You've probably heard (or read online) passionate enthusiastic treatises about the disruptive potential of cryptocurrency, about the revolutionary implications it has for uprooting outdated financial systems. When we look at the crypto public adoption rate, not to mention the number of governments that are launched to the market to establish their own national cryptocurrencies, the main crypto supporters seem less conspiratorial techies and more like visionaries with each passing day.

But as our ears ring with chatter about what cryptocurrency means for the future of finance, we can become deaf to other promising blockhain calls: the future of data transfer and storage.

Thanks to the initiative of a designer turned programmer and a modest political advisor, Brazil may not be ignoring this call. According to Quartz, the couple wants to take popular petitions, a common, and debatable, inefficient way to register public electoral support, and register it in the Ethereum block chain.

A solution of the new era to an outdated problem
In Brazil, popular petitions are a form of electoral initiative that allows the public to present legislation or referendums to the Brazilian congress. Any petition that obtains signatures of 1% of the voting population of Brazil (approximately 1.45 million people) is presented to Congress.

The problem is that the system, from signing petitions to transporting and verifying them, is outdated and inefficient. Even for those petitions that obtain enough signatures, the Brazilian government sometimes does not fulfill its constitutional obligation to review them.

"In part this is due to the absence of a platform that can safely collect the signatures of one percent of voters," said the law professor of the University of Brasilia, Henrique Araújo Costa.

For Ricardo Fernandes Paixão and Everton Fraga, the duo behind the initiative, this is where Ethereum's Blockchain comes in. Instead of circulating, signing and verifying requests by hand, the project managers want to execute the entire process through Ethereum, storing signatures and records of these signatures in the chain of protocol blocks. For Peixoto, a World Bank specialist who argues that there is no secure way to authenticate signatures under the current system, "[this] is an alternative solution necessary due to the impossibility of verifying the authenticity of the signatures."

How it will work
To achieve the vision of Paixão and Fraga, the Brazilian congress is developing a mobile application. After registering in the application, citizens can sign or create their own requests using the chain of blocks of Ethereum.

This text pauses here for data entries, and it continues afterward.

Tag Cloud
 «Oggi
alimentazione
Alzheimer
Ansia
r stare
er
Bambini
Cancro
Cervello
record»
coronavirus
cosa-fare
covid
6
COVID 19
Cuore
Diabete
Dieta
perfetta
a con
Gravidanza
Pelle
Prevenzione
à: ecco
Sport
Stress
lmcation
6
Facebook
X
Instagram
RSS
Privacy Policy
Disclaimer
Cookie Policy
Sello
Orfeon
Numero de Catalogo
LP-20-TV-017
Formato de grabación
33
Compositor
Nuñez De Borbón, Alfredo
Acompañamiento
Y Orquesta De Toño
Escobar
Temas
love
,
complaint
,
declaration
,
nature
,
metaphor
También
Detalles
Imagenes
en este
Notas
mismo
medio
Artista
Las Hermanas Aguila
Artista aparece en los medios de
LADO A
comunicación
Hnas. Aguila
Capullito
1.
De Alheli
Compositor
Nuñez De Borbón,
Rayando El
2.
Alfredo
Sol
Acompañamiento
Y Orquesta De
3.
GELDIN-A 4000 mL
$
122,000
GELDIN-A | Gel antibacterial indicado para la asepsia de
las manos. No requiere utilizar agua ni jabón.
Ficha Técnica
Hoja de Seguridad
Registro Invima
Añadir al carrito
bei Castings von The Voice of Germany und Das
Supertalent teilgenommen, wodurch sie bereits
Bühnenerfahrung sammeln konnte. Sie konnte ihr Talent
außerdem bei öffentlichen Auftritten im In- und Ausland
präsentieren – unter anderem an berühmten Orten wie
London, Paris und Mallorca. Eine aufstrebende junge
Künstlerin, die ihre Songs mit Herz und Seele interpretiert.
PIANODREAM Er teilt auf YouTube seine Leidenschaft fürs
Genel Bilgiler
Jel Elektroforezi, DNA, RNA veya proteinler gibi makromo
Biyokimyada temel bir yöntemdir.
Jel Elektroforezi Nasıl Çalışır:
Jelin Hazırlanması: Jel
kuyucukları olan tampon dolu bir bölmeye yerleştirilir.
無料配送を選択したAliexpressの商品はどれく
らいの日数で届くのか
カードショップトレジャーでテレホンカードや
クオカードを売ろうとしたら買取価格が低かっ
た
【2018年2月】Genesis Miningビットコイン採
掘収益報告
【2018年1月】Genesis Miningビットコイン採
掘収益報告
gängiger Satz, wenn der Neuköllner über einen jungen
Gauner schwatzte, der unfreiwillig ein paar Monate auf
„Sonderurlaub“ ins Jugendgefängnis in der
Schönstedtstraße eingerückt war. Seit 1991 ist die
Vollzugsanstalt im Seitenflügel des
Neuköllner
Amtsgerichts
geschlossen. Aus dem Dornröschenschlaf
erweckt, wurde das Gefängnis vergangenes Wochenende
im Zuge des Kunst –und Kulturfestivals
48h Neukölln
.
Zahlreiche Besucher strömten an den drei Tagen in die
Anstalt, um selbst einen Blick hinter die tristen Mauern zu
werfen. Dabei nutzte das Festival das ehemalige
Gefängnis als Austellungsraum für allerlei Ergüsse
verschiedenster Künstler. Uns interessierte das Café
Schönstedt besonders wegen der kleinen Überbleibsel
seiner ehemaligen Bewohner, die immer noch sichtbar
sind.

Daily, the individual signatures will be encrypted cryptographically, and by the end of the day, these hashes will be sent as a single transaction to the Ethereum network. Narrowing the signatures and sending them as a global transaction reduces the costs and saturation of the network, since sending each firm as a single transaction would probably consume a lot of energy and be inefficient.

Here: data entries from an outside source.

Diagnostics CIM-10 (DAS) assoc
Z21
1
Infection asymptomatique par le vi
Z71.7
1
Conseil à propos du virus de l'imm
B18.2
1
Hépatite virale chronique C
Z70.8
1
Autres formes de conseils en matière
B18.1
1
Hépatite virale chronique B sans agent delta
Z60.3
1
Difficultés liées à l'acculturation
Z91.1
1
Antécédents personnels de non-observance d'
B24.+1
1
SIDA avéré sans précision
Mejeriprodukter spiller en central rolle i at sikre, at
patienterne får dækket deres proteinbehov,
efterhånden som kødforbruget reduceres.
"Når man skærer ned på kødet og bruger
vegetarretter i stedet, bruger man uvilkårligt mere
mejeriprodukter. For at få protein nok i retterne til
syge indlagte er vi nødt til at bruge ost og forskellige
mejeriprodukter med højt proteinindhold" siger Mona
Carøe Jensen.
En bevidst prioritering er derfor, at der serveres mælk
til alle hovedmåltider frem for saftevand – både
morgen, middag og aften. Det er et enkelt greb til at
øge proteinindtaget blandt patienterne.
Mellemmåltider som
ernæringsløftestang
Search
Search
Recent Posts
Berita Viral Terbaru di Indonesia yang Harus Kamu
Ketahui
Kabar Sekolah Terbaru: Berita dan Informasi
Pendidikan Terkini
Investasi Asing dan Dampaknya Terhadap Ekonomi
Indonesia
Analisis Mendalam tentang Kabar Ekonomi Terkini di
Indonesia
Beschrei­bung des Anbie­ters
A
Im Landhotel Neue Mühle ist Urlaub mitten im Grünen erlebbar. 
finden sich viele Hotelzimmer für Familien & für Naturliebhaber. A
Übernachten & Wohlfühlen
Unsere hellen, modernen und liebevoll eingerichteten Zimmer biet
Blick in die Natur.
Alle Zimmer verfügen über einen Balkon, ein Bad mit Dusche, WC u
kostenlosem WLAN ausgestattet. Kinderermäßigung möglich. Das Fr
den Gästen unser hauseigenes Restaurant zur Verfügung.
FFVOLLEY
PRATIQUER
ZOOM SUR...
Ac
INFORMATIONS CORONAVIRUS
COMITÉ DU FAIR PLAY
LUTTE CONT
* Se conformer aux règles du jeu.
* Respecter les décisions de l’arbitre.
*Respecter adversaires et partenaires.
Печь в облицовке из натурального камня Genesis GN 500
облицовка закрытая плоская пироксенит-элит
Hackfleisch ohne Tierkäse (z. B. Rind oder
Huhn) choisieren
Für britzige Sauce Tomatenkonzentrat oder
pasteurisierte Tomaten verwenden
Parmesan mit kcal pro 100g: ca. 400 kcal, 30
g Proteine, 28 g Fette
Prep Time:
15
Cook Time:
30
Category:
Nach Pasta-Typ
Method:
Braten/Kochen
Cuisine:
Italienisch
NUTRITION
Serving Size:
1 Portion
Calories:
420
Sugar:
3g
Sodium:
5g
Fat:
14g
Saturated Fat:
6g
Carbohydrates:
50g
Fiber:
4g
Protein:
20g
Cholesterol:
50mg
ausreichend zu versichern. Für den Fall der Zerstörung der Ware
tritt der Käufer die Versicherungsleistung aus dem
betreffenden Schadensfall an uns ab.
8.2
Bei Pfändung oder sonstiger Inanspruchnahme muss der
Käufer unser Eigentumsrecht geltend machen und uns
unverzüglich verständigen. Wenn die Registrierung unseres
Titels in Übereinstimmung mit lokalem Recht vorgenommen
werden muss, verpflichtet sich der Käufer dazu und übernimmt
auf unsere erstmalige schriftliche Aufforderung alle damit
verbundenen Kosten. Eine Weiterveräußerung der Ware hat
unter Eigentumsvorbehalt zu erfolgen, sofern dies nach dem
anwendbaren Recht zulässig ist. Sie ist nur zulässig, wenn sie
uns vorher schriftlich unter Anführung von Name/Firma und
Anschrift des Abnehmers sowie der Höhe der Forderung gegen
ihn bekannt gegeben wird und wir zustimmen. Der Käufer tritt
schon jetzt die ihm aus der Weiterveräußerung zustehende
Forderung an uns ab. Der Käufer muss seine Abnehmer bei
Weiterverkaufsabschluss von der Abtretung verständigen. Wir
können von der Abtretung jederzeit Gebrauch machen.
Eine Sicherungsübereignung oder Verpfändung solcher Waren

Once a transaction is added to the block chain, signatories can review their individual hashes in the block chain. "Anyone can audit the system," said Paixão, the Congress legislative advisor. "Every day, you can try from cryptographic tests that a certain signature is already there."

The project, which has been in development since 2017, is still awaiting congressional approval. If successful, the development "would be a celebration of democracy," according to Fraga, the designer and developer who leads the project with Paixão. "With this project, we are doing what the Constitution says, but in practice, it has not happened."

If Brazil implements Ethereum in its electoral project, it will be the first government to use blockchain technology for public functions. Meanwhile, Sweden has sought to block the chain to solve problems in the private sector, such as the registration of property and property titles.